Records from a data collection
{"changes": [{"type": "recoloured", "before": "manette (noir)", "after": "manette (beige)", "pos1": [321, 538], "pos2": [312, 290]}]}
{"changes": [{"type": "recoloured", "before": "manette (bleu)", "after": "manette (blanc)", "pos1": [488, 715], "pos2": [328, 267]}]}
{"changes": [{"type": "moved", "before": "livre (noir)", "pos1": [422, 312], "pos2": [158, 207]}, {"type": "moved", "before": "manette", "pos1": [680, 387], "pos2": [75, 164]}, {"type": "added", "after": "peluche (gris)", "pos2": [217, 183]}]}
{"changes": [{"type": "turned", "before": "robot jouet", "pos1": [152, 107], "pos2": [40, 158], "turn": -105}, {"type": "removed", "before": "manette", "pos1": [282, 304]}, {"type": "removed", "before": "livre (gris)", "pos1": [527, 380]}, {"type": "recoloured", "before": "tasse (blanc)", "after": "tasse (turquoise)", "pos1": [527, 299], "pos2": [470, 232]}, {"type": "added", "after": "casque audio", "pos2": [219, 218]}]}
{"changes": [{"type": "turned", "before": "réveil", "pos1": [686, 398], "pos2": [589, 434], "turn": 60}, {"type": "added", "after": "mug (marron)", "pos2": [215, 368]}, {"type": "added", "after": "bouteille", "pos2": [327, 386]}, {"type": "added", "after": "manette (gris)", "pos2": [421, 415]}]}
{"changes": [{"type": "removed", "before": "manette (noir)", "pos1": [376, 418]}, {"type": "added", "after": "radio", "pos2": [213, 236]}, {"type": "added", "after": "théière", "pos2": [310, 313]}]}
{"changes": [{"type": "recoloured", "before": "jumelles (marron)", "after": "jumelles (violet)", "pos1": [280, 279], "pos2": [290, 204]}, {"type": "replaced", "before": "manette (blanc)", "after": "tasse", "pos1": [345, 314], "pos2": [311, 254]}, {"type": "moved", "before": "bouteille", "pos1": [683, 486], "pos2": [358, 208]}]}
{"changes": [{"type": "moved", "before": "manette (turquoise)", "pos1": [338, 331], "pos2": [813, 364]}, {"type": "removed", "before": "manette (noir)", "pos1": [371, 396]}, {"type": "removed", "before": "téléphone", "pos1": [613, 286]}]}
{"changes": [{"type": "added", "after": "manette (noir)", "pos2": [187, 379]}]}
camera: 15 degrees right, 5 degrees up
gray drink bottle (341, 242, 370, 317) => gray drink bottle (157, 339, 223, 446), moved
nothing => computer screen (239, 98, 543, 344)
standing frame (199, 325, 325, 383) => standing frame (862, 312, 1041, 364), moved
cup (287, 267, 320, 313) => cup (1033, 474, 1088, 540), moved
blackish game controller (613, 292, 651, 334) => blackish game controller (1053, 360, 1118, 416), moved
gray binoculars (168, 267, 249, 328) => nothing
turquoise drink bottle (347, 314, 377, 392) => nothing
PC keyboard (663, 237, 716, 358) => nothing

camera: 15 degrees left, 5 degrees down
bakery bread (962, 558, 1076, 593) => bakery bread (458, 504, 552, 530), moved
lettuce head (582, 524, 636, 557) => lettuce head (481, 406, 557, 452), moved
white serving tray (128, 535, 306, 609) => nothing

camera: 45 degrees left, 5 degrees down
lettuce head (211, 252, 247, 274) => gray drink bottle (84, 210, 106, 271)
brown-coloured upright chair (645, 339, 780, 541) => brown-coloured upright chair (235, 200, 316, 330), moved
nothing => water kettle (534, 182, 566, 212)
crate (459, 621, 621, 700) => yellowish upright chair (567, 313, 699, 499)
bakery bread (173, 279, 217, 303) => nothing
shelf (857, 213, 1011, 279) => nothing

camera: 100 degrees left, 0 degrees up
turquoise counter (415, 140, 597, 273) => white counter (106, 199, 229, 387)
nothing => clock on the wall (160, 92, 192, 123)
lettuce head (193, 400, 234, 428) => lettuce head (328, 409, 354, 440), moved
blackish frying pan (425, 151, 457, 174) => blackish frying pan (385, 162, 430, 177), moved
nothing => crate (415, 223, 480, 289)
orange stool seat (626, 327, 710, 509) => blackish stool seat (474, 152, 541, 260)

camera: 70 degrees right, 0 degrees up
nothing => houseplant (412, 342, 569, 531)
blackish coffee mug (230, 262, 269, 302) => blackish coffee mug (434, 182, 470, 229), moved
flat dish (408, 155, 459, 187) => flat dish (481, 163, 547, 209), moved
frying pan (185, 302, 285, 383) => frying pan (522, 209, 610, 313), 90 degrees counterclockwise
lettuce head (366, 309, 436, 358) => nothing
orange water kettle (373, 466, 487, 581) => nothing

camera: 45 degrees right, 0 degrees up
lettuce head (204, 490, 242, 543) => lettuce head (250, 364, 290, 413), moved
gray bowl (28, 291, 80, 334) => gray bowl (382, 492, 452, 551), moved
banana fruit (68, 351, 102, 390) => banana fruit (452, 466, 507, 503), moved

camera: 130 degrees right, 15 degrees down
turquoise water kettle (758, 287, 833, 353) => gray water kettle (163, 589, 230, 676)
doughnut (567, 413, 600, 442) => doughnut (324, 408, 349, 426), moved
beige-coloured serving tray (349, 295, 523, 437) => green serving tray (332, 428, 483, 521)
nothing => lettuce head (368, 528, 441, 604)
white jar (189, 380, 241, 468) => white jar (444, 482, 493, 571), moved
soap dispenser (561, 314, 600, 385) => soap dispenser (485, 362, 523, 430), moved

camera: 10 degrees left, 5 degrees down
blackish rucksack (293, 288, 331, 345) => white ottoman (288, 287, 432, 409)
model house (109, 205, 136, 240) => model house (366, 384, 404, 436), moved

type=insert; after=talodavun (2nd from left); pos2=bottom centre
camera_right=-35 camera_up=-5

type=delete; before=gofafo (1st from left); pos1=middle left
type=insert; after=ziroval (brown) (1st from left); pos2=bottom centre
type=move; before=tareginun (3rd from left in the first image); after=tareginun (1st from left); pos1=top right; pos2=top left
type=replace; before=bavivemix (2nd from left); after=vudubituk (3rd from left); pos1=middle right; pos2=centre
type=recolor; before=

- ASSIGNMENT
Please output the records once more, exactly as they were written.

- RESPONSE TO THE EXERCISE
{"changes": [{"type": "recoloured", "before": "manette (noir)", "after": "manette (beige)", "pos1": [321, 538], "pos2": [312, 290]}]}
{"changes": [{"type": "recoloured", "before": "manette (bleu)", "after": "manette (blanc)", "pos1": [488, 715], "pos2": [328, 267]}]}
{"changes": [{"type": "moved", "before": "livre (noir)", "pos1": [422, 312], "pos2": [158, 207]}, {"type": "moved", "before": "manette", "pos1": [680, 387], "pos2": [75, 164]}, {"type": "added", "after": "peluche (gris)", "pos2": [217, 183]}]}
{"changes": [{"type": "turned", "before": "robot jouet", "pos1": [152, 107], "pos2": [40, 158], "turn": -105}, {"type": "removed", "before": "manette", "pos1": [282, 304]}, {"type": "removed", "before": "livre (gris)", "pos1": [527, 380]}, {"type": "recoloured", "before": "tasse (blanc)", "after": "tasse (turquoise)", "pos1": [527, 299], "pos2": [470, 232]}, {"type": "added", "after": "casque audio", "pos2": [219, 218]}]}
{"changes": [{"type": "turned", "before": "réveil", "pos1": [686, 398], "pos2": [589, 434], "turn": 60}, {"type": "added", "after": "mug (marron)", "pos2": [215, 368]}, {"type": "added", "after": "bouteille", "pos2": [327, 386]}, {"type": "added", "after": "manette (gris)", "pos2": [421, 415]}]}
{"changes": [{"type": "removed", "before": "manette (noir)", "pos1": [376, 418]}, {"type": "added", "after": "radio", "pos2": [213, 236]}, {"type": "added", "after": "théière", "pos2": [310, 313]}]}
{"changes": [{"type": "recoloured", "before": "jumelles (marron)", "after": "jumelles (violet)", "pos1": [280, 279], "pos2": [290, 204]}, {"type": "replaced", "before": "manette (blanc)", "after": "tasse", "pos1": [345, 314], "pos2": [311, 254]}, {"type": "moved", "before": "bouteille", "pos1": [683, 486], "pos2": [358, 208]}]}
{"changes": [{"type": "moved", "before": "manette (turquoise)", "pos1": [338, 331], "pos2": [813, 364]}, {"type": "removed", "before": "manette (noir)", "pos1": [371, 396]}, {"type": "removed", "before": "téléphone", "pos1": [613, 286]}]}
{"changes": [{"type": "added", "after": "manette (noir)", "pos2": [187, 379]}]}
camera: 15 degrees right, 5 degrees up
gray drink bottle (341, 242, 370, 317) => gray drink bottle (157, 339, 223, 446), moved
nothing => computer screen (239, 98, 543, 344)
standing frame (199, 325, 325, 383) => standing frame (862, 312, 1041, 364), moved
cup (287, 267, 320, 313) => cup (1033, 474, 1088, 540), moved
blackish game controller (613, 292, 651, 334) => blackish game controller (1053, 360, 1118, 416), moved
gray binoculars (168, 267, 249, 328) => nothing
turquoise drink bottle (347, 314, 377, 392) => nothing
PC keyboard (663, 237, 716, 358) => nothing

camera: 15 degrees left, 5 degrees down
bakery bread (962, 558, 1076, 593) => bakery bread (458, 504, 552, 530), moved
lettuce head (582, 524, 636, 557) => lettuce head (481, 406, 557, 452), moved
white serving tray (128, 535, 306, 609) => nothing

camera: 45 degrees left, 5 degrees down
lettuce head (211, 252, 247, 274) => gray drink bottle (84, 210, 106, 271)
brown-coloured upright chair (645, 339, 780, 541) => brown-coloured upright chair (235, 200, 316, 330), moved
nothing => water kettle (534, 182, 566, 212)
crate (459, 621, 621, 700) => yellowish upright chair (567, 313, 699, 499)
bakery bread (173, 279, 217, 303) => nothing
shelf (857, 213, 1011, 279) => nothing

camera: 100 degrees left, 0 degrees up
turquoise counter (415, 140, 597, 273) => white counter (106, 199, 229, 387)
nothing => clock on the wall (160, 92, 192, 123)
lettuce head (193, 400, 234, 428) => lettuce head (328, 409, 354, 440), moved
blackish frying pan (425, 151, 457, 174) => blackish frying pan (385, 162, 430, 177), moved
nothing => crate (415, 223, 480, 289)
orange stool seat (626, 327, 710, 509) => blackish stool seat (474, 152, 541, 260)

camera: 70 degrees right, 0 degrees up
nothing => houseplant (412, 342, 569, 531)
blackish coffee mug (230, 262, 269, 302) => blackish coffee mug (434, 182, 470, 229), moved
flat dish (408, 155, 459, 187) => flat dish (481, 163, 547, 209), moved
frying pan (185, 302, 285, 383) => frying pan (522, 209, 610, 313), 90 degrees counterclockwise
lettuce head (366, 309, 436, 358) => nothing
orange water kettle (373, 466, 487, 581) => nothing

camera: 45 degrees right, 0 degrees up
lettuce head (204, 490, 242, 543) => lettuce head (250, 364, 290, 413), moved
gray bowl (28, 291, 80, 334) => gray bowl (382, 492, 452, 551), moved
banana fruit (68, 351, 102, 390) => banana fruit (452, 466, 507, 503), moved

camera: 130 degrees right, 15 degrees down
turquoise water kettle (758, 287, 833, 353) => gray water kettle (163, 589, 230, 676)
doughnut (567, 413, 600, 442) => doughnut (324, 408, 349, 426), moved
beige-coloured serving tray (349, 295, 523, 437) => green serving tray (332, 428, 483, 521)
nothing => lettuce head (368, 528, 441, 604)
white jar (189, 380, 241, 468) => white jar (444, 482, 493, 571), moved
soap dispenser (561, 314, 600, 385) => soap dispenser (485, 362, 523, 430), moved

camera: 10 degrees left, 5 degrees down
blackish rucksack (293, 288, 331, 345) => white ottoman (288, 287, 432, 409)
model house (109, 205, 136, 240) => model house (366, 384, 404, 436), moved

type=insert; after=talodavun (2nd from left); pos2=bottom centre
camera_right=-35 camera_up=-5

type=delete; before=gofafo (1st from left); pos1=middle left
type=insert; after=ziroval (brown) (1st from left); pos2=bottom centre
type=move; before=tareginun (3rd from left in the first image); after=tareginun (1st from left); pos1=top right; pos2=top left
type=replace; before=bavivemix (2nd from left); after=vudubituk (3rd from left); pos1=middle right; pos2=centre
type=recolor; before=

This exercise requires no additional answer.